▶ _WHAT YOU ARE ASKED TO DO_:
Find each line below containing the word "Chetan" and copy it.
*** Opening MATERIAL PROVIDED ***
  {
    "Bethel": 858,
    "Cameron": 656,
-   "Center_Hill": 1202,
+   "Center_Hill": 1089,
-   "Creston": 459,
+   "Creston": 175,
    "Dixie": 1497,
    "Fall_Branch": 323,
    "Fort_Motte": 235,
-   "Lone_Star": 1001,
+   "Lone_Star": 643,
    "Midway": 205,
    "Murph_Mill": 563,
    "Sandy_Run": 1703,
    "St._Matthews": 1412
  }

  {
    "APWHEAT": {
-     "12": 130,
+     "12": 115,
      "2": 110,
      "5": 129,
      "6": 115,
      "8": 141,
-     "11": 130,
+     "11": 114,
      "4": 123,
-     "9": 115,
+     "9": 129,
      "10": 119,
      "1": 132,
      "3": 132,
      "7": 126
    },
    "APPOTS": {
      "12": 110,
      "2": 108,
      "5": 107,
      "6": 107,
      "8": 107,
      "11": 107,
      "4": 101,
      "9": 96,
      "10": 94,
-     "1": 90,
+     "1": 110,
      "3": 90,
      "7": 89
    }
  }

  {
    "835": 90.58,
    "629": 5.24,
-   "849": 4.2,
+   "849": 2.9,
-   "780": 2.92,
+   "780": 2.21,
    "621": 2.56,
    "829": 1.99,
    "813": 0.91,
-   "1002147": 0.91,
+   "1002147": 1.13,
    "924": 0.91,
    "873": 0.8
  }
*** Closing MATERIAL PROVIDED ***
*** Opening MATERIAL PROVIDED ***
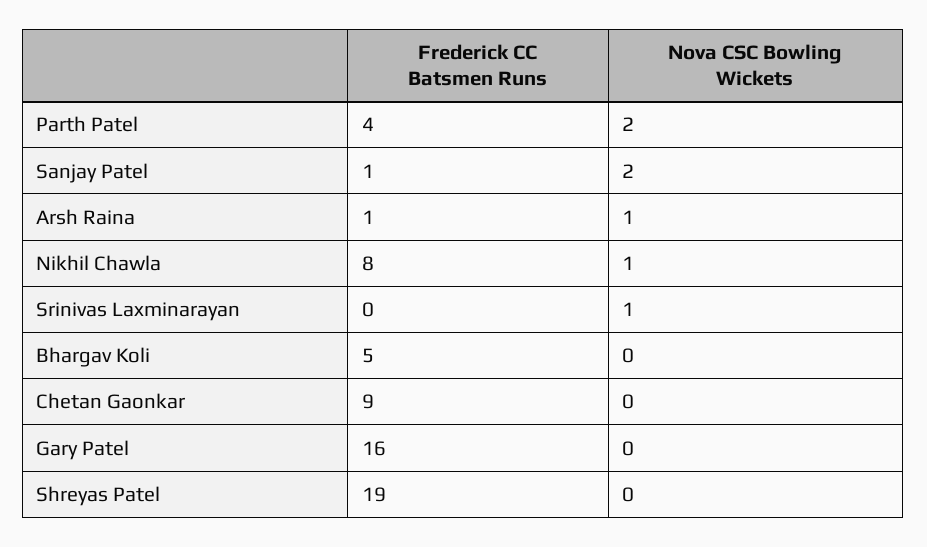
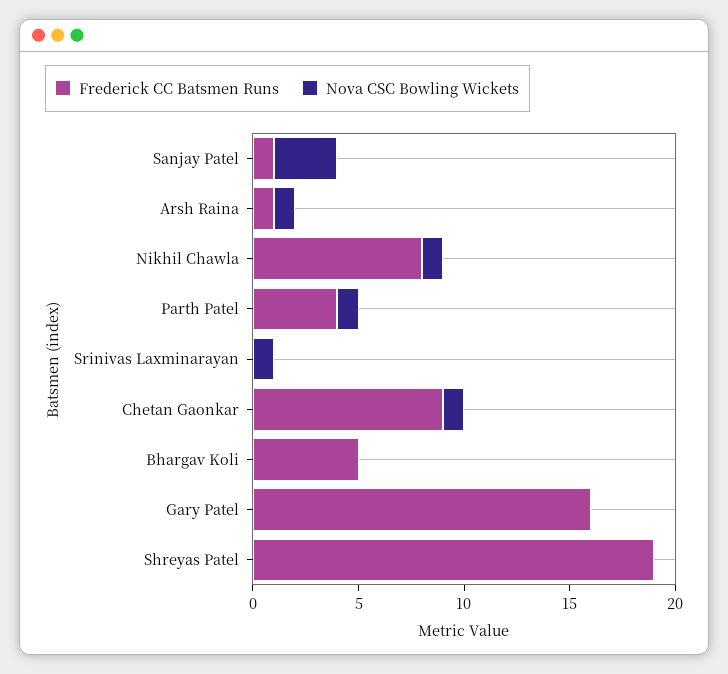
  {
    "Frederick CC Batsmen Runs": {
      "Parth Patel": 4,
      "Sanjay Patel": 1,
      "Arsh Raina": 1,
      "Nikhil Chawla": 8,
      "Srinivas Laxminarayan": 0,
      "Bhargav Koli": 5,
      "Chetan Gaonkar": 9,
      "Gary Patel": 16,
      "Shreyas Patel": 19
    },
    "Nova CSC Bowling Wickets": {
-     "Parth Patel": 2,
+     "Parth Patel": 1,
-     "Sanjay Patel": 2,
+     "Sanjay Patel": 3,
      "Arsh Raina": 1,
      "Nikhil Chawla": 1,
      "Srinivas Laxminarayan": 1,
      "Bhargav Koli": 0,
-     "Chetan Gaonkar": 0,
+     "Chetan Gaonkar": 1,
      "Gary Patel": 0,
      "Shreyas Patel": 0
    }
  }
*** Closing MATERIAL PROVIDED ***
*** Opening MATERIAL PROVIDED ***
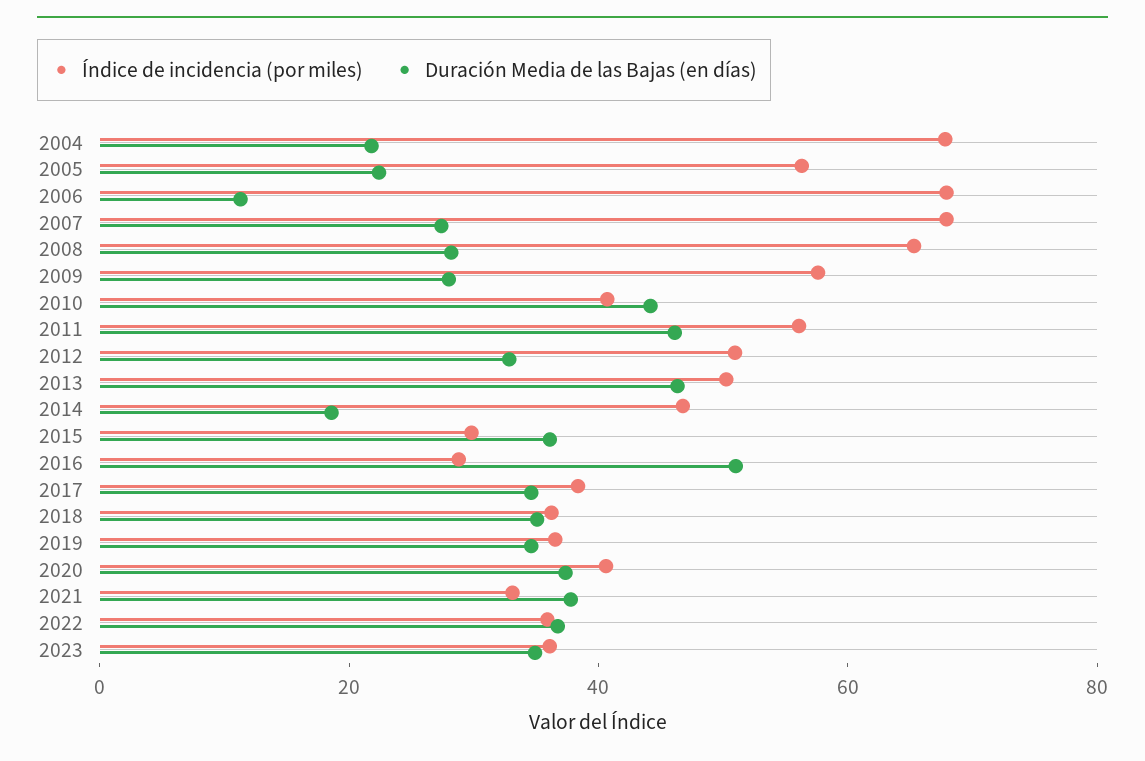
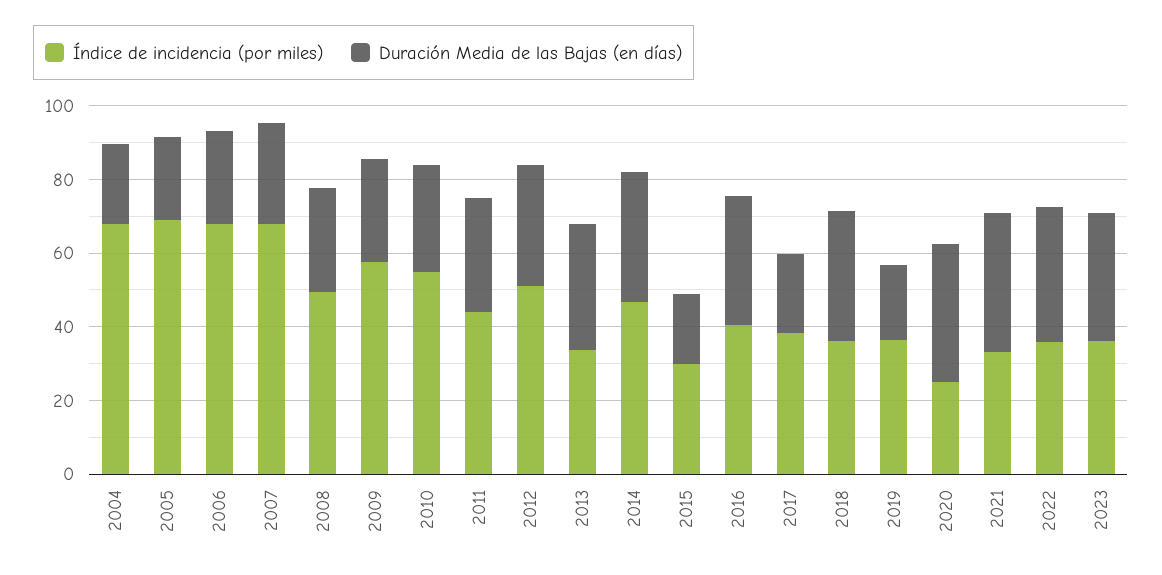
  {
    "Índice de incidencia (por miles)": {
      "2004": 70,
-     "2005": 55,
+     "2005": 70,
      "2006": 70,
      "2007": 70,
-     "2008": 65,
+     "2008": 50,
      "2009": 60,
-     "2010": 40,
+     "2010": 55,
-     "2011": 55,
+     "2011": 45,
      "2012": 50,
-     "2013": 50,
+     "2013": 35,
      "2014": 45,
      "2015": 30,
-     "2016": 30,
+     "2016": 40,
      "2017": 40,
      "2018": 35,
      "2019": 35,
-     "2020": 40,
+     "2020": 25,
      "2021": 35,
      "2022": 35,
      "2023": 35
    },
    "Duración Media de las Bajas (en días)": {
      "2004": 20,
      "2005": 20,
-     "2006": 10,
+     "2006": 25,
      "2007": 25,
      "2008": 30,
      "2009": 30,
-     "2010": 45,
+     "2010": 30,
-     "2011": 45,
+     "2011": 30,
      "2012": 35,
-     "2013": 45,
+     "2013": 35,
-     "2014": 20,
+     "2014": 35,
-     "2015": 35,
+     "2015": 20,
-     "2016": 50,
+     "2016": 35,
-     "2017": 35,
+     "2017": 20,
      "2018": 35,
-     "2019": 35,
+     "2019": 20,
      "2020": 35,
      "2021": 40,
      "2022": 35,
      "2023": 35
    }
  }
*** Closing MATERIAL PROVIDED ***
▶ _EXPECTED ANSWER_:
      "Chetan Gaonkar": 9,
-     "Chetan Gaonkar": 0,
+     "Chetan Gaonkar": 1,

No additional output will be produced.